What will Nigeria look like in Buhari’s second coming?

by FISAYO SOYOMBO

Nigeria’s President Muhammadu Buhari won the presidential election in February 2019 PHOTO/Reuters/Luc Gnago

When President Muhammadu Buhari is sworn in on Wednesday for a second consecutive democratic term in office, it will be a low-key affair: no pomp or pageantry, no retinue of world leaders.

This is because last year the incumbent made the smart decision to move “Democracy Day” from May 29 (when traditionally inaugurations are held) to June 12 in honour of MKO Abiola, the acclaimed winner of the June 12, 1993 presidential election, who was denied his mandate by military dictator Ibrahim Babangida and eventually died in detention.

The quiet inauguration, however, is also a foretelling of what to expect of Buhari’s next four years: they will be economically drab, ideologically uneventful and nothing distinct from the past four. A low-key inauguration will prepare the ground for a lower-key exit in 2023. Buhari himself implicitly admitted as much recently.

But what of the election campaign promises he made? Will he stamp out corruption, fix the economy and provide security for his people?

Corruption

Buhari earned a sizeable fraction of his early-office goodwill from hunting corrupt former public office-holders, most notably former National Security Adviser Sambo Dasuki, accused of presiding over the embezzlement of $2bn allocated for arms deals.

It makes sense that this ought to continue in his second term but, having largely limited the anti-corruption war to opposition politicians, Buhari has already arrested or intimidated every notable name on his list. There are only few opposition politicians left to go after and the president is unlikely to change his mind about prosecuting corrupt elements in his own camp. And those are plenty.

Only on Sunday, First Lady Aisha Buhari impugned the $16m expended on mosquito nets under the Social Investment Programme (SIP) coordinated by presidential aide Maryam Uwais. The nets are nowhere to be found, she lamented, insisting that the promised distribution of $14 to Nigeria’s poorest hadn’t reached the North despite the allocation of $1.4bn for the purpose.

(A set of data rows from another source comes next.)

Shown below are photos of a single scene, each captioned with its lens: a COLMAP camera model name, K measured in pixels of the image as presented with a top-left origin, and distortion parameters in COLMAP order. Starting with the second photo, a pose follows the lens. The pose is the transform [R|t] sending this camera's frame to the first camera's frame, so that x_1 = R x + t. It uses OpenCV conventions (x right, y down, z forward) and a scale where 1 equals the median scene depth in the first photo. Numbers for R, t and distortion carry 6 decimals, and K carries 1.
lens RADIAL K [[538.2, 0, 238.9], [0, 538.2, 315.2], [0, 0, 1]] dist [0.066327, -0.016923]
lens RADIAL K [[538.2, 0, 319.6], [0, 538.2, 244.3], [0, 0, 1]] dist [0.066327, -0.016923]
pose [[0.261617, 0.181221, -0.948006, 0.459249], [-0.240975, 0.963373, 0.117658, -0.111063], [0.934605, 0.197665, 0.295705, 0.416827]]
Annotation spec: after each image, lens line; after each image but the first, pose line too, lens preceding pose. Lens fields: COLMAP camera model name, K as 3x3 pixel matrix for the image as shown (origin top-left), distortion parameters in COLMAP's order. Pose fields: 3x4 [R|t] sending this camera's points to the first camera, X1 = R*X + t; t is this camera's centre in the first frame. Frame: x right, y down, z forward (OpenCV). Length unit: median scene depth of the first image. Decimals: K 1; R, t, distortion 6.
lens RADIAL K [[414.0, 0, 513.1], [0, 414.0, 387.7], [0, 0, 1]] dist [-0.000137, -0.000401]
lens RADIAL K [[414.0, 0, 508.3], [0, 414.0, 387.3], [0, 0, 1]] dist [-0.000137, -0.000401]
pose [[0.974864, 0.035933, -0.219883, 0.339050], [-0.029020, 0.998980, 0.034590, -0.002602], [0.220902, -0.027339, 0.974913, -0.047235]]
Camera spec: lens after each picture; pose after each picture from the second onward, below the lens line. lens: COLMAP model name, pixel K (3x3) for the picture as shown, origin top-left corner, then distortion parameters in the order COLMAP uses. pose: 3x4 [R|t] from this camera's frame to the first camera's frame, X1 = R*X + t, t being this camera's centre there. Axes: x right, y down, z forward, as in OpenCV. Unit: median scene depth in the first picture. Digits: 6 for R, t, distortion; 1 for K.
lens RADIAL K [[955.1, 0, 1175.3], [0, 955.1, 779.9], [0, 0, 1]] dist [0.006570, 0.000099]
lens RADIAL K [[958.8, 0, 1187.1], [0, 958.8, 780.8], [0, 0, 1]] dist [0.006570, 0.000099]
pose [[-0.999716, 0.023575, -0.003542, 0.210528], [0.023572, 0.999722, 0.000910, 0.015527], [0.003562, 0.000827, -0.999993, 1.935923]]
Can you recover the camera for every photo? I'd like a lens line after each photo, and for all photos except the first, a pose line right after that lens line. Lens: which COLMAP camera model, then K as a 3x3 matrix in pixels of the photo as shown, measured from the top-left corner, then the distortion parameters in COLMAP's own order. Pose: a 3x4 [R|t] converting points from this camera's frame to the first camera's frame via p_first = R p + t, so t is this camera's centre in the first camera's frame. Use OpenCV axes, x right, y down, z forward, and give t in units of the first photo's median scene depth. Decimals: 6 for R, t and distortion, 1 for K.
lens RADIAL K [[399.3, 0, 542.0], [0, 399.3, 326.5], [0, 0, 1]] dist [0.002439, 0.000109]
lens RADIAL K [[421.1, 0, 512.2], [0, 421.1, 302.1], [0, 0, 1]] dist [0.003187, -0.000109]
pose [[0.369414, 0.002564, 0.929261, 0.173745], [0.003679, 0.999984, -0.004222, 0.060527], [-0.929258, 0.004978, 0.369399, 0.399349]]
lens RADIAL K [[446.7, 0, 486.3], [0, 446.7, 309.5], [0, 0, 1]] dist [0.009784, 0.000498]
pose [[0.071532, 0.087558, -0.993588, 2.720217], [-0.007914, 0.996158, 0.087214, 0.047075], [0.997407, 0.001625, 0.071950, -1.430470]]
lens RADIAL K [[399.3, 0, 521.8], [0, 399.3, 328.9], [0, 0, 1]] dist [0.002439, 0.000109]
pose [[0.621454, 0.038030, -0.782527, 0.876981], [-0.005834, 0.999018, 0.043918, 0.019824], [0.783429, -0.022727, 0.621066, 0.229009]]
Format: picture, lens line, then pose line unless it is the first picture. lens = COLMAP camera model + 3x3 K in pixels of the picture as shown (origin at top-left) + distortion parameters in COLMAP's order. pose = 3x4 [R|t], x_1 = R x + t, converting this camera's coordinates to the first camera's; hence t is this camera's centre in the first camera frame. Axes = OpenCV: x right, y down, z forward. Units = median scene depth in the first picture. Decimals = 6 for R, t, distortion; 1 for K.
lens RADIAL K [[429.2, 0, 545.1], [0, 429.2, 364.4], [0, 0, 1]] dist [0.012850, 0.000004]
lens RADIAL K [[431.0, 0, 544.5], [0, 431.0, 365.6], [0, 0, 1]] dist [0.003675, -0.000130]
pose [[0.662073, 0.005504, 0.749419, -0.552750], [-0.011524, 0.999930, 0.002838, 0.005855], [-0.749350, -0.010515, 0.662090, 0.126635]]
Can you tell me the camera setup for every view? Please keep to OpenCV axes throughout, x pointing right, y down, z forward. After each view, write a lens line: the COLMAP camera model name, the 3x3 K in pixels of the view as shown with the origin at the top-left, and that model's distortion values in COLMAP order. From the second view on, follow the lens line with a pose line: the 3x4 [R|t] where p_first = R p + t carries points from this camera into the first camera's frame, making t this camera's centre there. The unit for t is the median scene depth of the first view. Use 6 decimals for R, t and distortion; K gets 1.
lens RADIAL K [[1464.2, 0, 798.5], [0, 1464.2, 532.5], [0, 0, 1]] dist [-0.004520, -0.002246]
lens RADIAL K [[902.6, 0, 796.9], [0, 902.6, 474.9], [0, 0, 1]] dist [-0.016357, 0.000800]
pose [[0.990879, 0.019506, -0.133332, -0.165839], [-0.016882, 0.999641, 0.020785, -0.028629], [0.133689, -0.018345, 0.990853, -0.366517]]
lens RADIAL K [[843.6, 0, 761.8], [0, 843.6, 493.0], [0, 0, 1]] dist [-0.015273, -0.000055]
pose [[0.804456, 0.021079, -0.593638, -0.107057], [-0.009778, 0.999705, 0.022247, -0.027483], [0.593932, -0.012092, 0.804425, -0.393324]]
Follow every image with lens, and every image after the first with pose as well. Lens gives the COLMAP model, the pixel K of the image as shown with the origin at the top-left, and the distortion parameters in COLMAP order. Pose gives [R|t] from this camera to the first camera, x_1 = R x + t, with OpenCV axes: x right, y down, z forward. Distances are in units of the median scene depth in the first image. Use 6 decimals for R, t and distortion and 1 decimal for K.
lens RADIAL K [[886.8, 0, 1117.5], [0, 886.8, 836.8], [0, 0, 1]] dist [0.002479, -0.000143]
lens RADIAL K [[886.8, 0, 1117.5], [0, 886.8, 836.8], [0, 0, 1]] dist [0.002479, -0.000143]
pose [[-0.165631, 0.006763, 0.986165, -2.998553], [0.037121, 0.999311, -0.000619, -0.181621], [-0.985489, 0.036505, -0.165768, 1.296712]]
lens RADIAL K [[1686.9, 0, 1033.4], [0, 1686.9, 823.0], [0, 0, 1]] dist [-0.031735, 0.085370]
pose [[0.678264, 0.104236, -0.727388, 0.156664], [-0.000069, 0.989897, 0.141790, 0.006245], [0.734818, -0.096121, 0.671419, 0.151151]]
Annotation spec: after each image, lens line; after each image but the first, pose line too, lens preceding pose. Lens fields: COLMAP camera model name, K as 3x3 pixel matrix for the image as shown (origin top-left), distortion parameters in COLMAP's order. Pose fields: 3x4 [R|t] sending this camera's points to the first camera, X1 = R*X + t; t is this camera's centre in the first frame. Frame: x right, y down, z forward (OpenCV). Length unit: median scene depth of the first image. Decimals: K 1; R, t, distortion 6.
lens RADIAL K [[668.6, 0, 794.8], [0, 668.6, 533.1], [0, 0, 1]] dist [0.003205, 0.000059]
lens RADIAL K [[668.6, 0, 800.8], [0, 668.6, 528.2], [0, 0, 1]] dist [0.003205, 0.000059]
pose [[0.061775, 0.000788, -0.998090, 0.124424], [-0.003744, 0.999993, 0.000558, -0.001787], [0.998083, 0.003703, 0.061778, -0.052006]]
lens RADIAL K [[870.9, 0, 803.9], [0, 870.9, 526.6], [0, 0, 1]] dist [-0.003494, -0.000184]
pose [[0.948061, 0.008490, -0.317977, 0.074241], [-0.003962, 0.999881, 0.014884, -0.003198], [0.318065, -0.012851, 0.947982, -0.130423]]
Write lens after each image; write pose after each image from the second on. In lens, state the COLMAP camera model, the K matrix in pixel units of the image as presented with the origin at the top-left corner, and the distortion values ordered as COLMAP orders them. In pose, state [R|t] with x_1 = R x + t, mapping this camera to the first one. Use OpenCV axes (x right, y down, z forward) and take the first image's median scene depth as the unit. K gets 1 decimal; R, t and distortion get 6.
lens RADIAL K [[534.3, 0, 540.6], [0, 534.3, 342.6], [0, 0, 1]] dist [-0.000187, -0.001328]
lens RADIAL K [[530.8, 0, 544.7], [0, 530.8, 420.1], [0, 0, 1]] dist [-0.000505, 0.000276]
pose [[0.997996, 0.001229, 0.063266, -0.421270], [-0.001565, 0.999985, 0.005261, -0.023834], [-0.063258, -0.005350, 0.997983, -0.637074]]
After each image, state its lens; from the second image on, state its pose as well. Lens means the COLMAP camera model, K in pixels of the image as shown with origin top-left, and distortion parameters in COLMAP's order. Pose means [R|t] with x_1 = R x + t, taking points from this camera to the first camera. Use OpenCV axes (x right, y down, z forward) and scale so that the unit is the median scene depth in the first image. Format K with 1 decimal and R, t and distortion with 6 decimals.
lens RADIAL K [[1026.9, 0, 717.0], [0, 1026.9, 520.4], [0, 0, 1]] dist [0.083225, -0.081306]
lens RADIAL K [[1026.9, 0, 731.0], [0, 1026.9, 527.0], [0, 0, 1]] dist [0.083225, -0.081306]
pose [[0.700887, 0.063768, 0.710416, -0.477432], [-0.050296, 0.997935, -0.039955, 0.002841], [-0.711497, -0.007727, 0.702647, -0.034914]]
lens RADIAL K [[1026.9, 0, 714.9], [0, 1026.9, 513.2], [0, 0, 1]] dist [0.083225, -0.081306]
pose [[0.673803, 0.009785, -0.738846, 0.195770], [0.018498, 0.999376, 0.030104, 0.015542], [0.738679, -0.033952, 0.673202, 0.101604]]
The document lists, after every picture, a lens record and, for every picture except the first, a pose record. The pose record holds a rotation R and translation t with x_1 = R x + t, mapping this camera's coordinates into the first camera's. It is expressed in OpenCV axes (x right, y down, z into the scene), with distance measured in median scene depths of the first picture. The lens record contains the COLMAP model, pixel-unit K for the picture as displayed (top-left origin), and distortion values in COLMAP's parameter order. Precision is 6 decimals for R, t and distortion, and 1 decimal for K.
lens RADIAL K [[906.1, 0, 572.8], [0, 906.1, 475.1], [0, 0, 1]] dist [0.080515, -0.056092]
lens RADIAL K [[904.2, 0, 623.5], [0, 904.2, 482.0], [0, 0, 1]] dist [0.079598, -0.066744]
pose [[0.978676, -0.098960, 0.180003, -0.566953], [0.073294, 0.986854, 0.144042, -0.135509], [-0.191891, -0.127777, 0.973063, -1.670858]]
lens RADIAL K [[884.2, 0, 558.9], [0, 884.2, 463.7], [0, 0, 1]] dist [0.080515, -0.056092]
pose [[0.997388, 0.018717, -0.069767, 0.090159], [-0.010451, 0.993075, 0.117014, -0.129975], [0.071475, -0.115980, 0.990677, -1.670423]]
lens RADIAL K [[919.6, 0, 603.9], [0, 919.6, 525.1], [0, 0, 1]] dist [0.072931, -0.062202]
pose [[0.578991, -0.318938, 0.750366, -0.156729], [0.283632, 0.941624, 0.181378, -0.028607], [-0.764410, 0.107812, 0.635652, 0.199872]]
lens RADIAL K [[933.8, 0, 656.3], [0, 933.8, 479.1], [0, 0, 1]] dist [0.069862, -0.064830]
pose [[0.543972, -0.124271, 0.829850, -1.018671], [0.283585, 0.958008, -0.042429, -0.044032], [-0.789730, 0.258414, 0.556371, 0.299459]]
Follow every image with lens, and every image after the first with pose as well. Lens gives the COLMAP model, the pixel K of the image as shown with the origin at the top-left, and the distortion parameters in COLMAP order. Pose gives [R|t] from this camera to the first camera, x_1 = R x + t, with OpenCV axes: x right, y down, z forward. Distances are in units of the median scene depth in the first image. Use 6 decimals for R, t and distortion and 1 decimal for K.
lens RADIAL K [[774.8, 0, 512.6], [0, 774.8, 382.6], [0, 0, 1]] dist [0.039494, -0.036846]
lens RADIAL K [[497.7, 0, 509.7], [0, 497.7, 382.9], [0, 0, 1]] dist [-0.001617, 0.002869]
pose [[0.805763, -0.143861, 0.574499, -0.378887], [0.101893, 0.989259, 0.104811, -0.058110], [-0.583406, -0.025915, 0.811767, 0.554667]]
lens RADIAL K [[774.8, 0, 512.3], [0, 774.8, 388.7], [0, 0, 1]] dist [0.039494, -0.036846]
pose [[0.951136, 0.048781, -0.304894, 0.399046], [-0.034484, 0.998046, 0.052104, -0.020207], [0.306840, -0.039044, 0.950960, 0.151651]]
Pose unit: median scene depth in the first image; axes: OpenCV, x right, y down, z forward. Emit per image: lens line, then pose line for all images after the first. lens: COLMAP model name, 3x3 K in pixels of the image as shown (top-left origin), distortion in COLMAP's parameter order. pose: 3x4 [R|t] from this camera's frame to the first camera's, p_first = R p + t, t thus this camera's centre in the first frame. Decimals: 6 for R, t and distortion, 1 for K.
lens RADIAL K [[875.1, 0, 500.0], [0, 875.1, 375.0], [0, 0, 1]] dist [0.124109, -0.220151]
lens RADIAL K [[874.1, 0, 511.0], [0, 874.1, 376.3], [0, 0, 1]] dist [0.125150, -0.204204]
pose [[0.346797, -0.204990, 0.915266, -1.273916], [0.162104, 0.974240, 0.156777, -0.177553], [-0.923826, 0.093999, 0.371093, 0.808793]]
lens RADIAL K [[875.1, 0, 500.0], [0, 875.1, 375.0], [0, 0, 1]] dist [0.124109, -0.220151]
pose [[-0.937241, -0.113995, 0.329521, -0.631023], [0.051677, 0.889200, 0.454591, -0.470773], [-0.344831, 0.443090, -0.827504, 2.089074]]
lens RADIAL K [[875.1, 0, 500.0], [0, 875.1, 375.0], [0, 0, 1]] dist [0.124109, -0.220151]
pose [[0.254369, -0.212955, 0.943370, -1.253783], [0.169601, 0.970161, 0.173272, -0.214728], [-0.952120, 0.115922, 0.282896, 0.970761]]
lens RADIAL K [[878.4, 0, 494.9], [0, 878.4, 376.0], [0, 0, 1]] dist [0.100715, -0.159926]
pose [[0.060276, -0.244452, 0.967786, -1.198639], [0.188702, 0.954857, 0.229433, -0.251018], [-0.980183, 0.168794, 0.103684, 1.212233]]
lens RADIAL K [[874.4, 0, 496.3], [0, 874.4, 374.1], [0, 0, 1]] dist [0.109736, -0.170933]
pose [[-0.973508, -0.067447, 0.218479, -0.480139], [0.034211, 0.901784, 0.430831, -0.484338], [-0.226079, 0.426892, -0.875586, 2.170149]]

The matter, though, doesn’t interest Buhari since his aide is the alleged villain. Within the next four years, expect many more instances of the president turning a blind eye to corruption and inefficiency among his appointees.

Economy

Nigeria slipped into recession a year into Buhari’s reign and exited it after another year. Just one more year later and the central bank warned the exit was under threat, followed by a similar warning just last month by the Chairman of the Nigerian Governors’ Forum, Abdulaziz Yari.

The problem is that despite Buhari’s promises to diversify the economy, the Nigerian economy is still completely oil-dependent. The concerns about a potential return to recession stem from the recent fall in global oil prices. Meanwhile, the provision of electricity – the single biggest impediment to the survival of small-scale businesses – hasn’t improved in Buhari’s first four years.

By 2023, would Buhari have weaned Nigeria off its over-reliance on oil? Probably not.